Synchronise the buffer to the host, if necessary, and return a pointer to the host buffer.

Parameters
sStream to use for any copy operation
moveIf true, deallocate all copies of this buffer on devices except the target (including the host)

◆ mutableDevicePtr()

template<typename T , int SizeQuantisation = 1>
__device T * sp::NomadicBuffer< T, SizeQuantisation >::mutableDevicePtr ( sp::Stream s,
bool  move = false 
)

Synchronise the buffer to the device associated with the given stream and return a pointer to the buffer on that device.

If a copy needs to be done, it will be enqueued on stream s.

Parameters
sThe stream to use for any copy, and which identifies the device to synchronise to.
moveIf true, deallocate all copies of this buffer on devices except the target (including the host)

◆ mutableHostPtr() [1/2]

template<typename T , int SizeQuantisation = 1>
T * sp::NomadicBuffer< T, SizeQuantisation >::mutableHostPtr ( )

Access the host buffer for the purposes of initialisation.

This function is equivalent to the other mutableHostPtr() function, except it's only legal when the buffer is already synchronised to the host, or uninitialised. In such cases, you can use this to access the host buffer without providing a stream.

Calling this function when the buffer is not available on the host is undefined behaviour (and will assert in debug builds).
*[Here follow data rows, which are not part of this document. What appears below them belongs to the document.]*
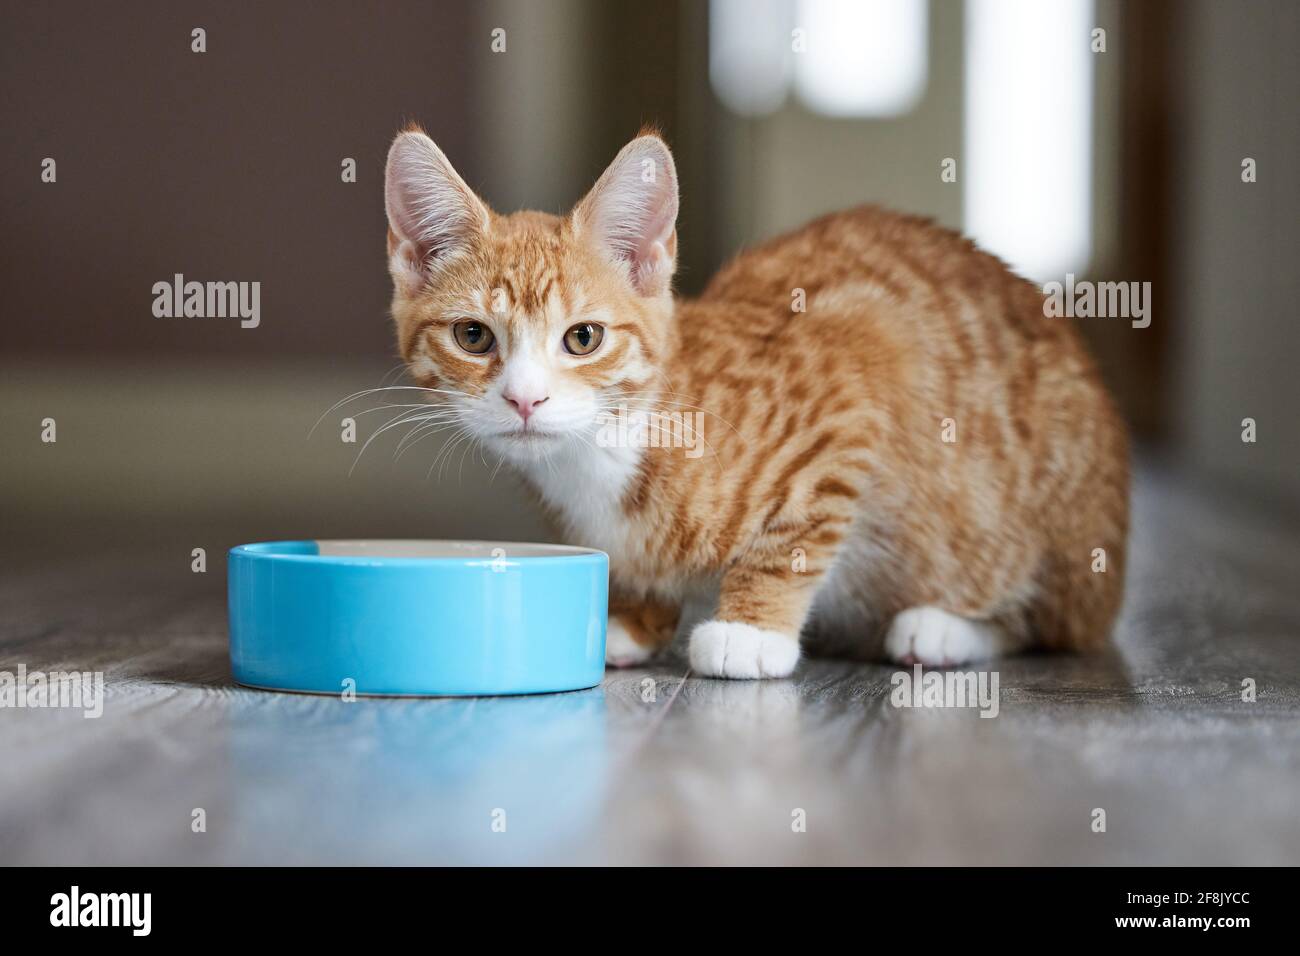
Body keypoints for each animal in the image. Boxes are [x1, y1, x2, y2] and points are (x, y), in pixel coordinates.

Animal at [382, 127, 1128, 681]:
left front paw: (750, 627)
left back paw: (941, 628)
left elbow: (794, 533)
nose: (525, 399)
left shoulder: (861, 358)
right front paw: (633, 616)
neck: (609, 449)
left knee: (1051, 624)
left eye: (583, 338)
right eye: (473, 336)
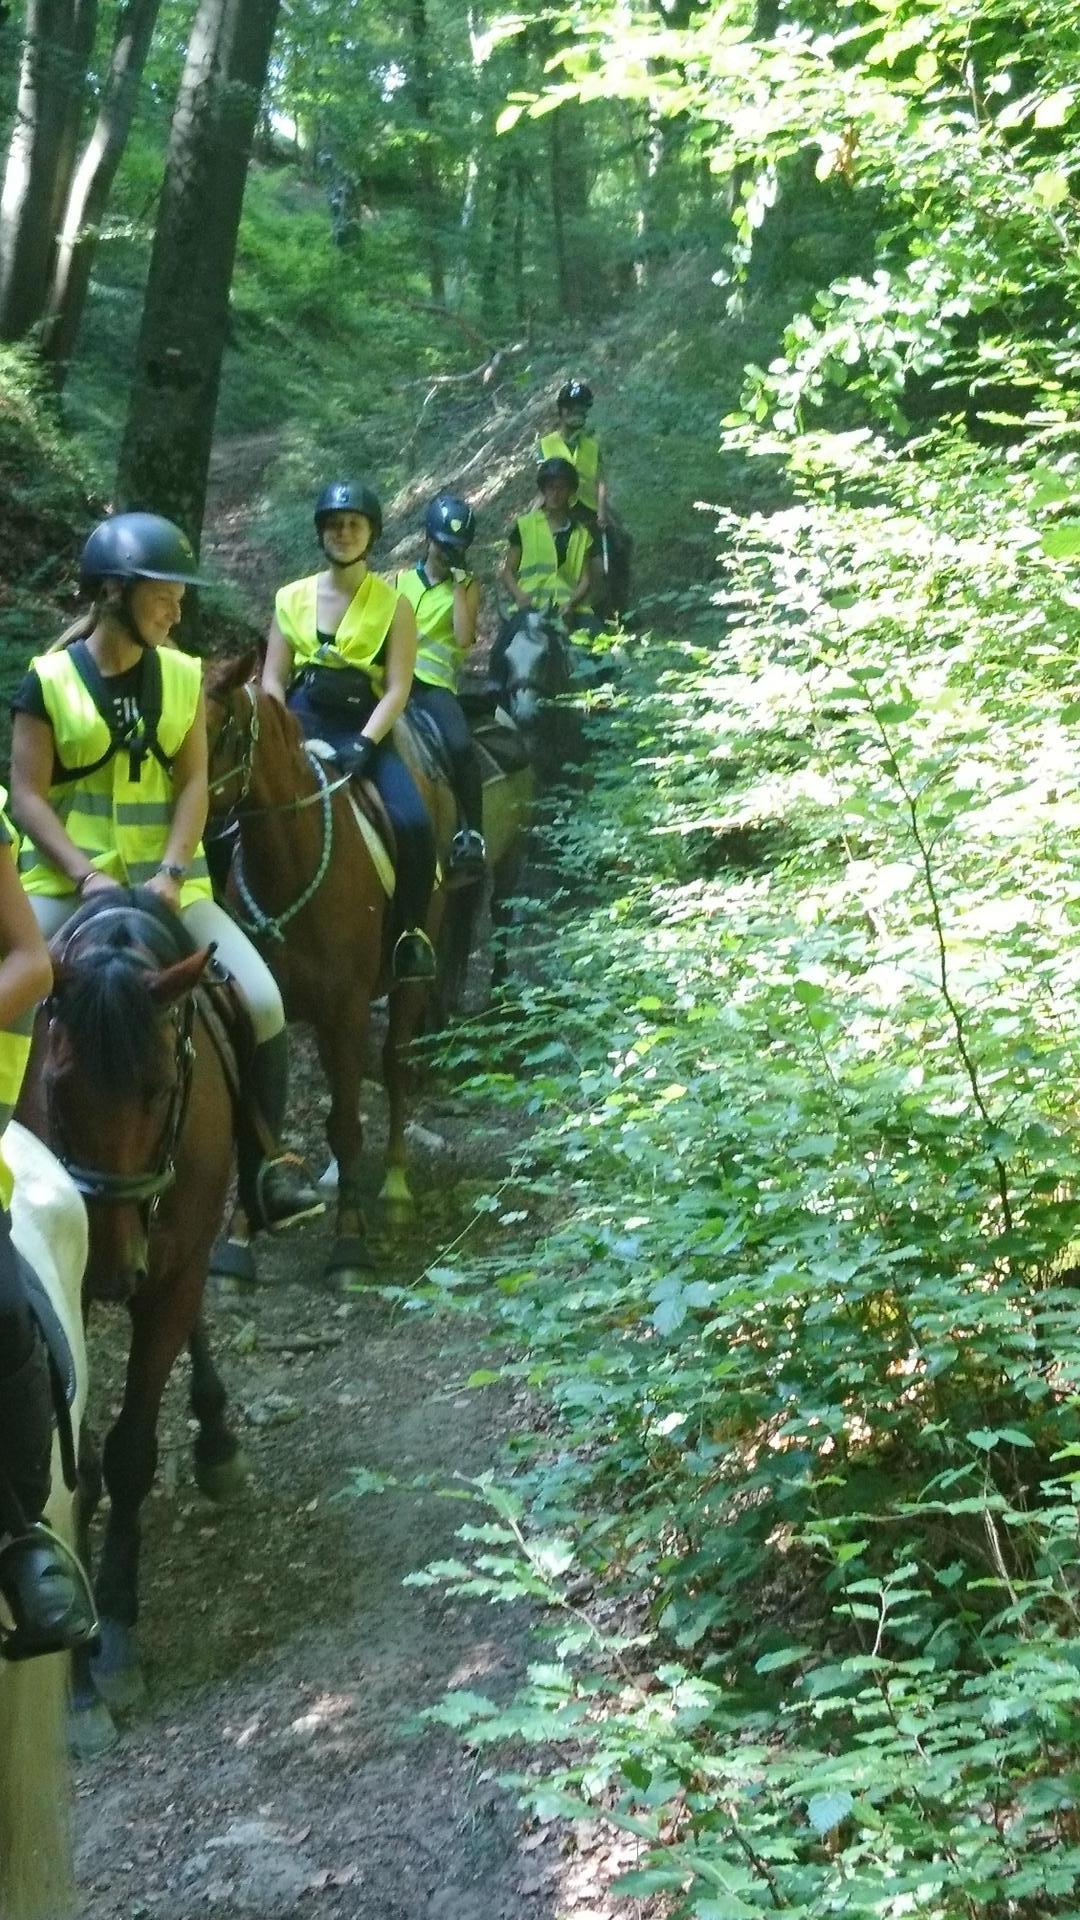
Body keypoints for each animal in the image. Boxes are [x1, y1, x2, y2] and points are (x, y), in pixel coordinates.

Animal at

Usually, this is used for initialising the contents of a buffer shortly after constructing it.

Returns
A mutable pointer to the host buffer.

◆ mutableHostPtr() [2/2]

template<typename T , int SizeQuantisation = 1>
T * sp::NomadicBuffer< T, SizeQuantisation >::mutableHostPtr ( sp::Stream s,
bool  move = false 
)

Synchronise the buffer to the host, if necessary, and return a pointer to the host buffer.

Parameters
sStream to use for any copy operation
moveIf true, deallocate all copies of this buffer on devices except the target (including the host)

◆ prune()

template<typename T , int SizeQuantisation = 1>
void sp::NomadicBuffer< T, SizeQuantisation >::prune ( const sp::Device keepDevice = sp::Device::getInvalid(),
bool  keepHost = false 
)

Deallocate copies of the buffer stored on various devices (or the host).
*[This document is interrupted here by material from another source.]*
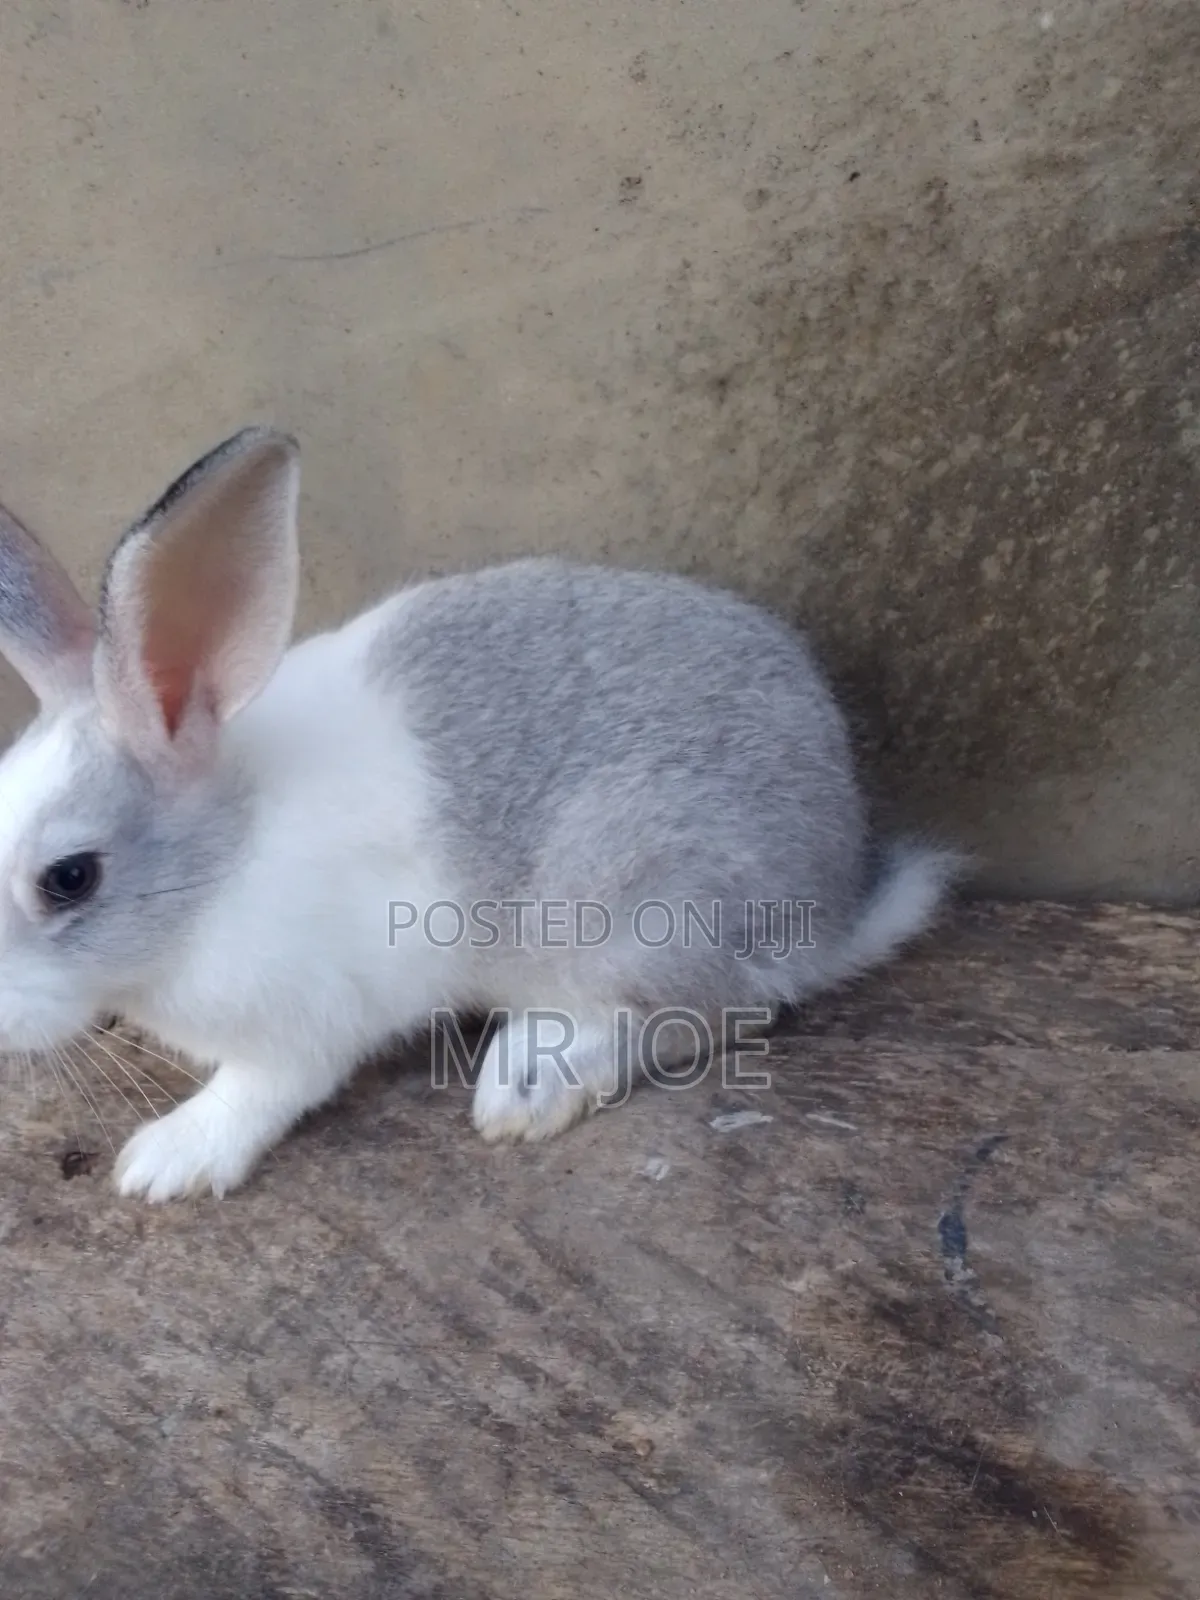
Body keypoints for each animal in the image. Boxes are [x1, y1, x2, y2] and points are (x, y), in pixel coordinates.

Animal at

By default, all buffers are deallocated.

No buffer synchronisation is performed. If the buffer has been dirtied by a device other that one you're choosing to keep, those changes will be destroyed.

Usually you'd want to use the move arguments to the various *Ptr() functions documented below instead of calling this function directly.

Parameters
keepDeviceDon't deallocate the buffer stored on the identified device (if any).
keepHostIf true, don't deallocate the host buffer.

◆ reset()

template<typename T , int SizeQuantisation = 1>
void sp::NomadicBuffer< T, SizeQuantisation >::reset ( )
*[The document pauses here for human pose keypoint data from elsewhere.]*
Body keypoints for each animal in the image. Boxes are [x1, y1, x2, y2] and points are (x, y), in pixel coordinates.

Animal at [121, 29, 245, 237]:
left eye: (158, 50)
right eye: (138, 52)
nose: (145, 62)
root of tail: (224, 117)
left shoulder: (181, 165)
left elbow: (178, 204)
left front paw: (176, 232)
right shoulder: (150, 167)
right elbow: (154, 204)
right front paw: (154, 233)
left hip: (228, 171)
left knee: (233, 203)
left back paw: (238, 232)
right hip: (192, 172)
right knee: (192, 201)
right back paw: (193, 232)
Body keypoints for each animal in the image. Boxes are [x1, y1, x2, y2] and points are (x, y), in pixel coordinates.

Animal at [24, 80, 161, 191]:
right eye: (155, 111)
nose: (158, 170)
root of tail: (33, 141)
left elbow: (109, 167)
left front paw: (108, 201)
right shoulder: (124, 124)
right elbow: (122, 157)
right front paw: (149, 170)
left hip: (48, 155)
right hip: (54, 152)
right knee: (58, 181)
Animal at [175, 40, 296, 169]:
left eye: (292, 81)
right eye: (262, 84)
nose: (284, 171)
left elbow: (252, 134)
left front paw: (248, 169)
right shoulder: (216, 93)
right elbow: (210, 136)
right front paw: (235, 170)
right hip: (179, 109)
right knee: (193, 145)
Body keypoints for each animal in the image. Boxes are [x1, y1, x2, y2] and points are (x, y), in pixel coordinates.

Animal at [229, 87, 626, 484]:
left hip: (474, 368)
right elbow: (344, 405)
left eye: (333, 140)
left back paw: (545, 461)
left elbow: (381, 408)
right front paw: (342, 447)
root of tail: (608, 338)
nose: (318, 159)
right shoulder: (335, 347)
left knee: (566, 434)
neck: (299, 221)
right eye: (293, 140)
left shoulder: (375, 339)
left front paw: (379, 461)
"Forget" the contents of the buffer so it can be useused for something else.

No buffers are deallocated.

This operation is extremely cheap: it simply resets the metadata to regard all allocated buffers as up-to-date. Effectively this discards all the data in the buffers, since the state machine used to ensure consistency has been reset.

The intention is that this function may be used when you want to clear and reuse a buffer without the expense of reallocating it (or doing a pointless copy of now-junk data just to keep the state machine happy).

◆ resize()

template<typename T , int SizeQuantisation = 1>
void sp::NomadicBuffer< T, SizeQuantisation >::resize ( int  newSize)

Change the logical size of the buffer.

This has no effect on the synchronisation state machine, but simply means all future synchronisations will only consider the first newSize-many elements of the buffer to be live.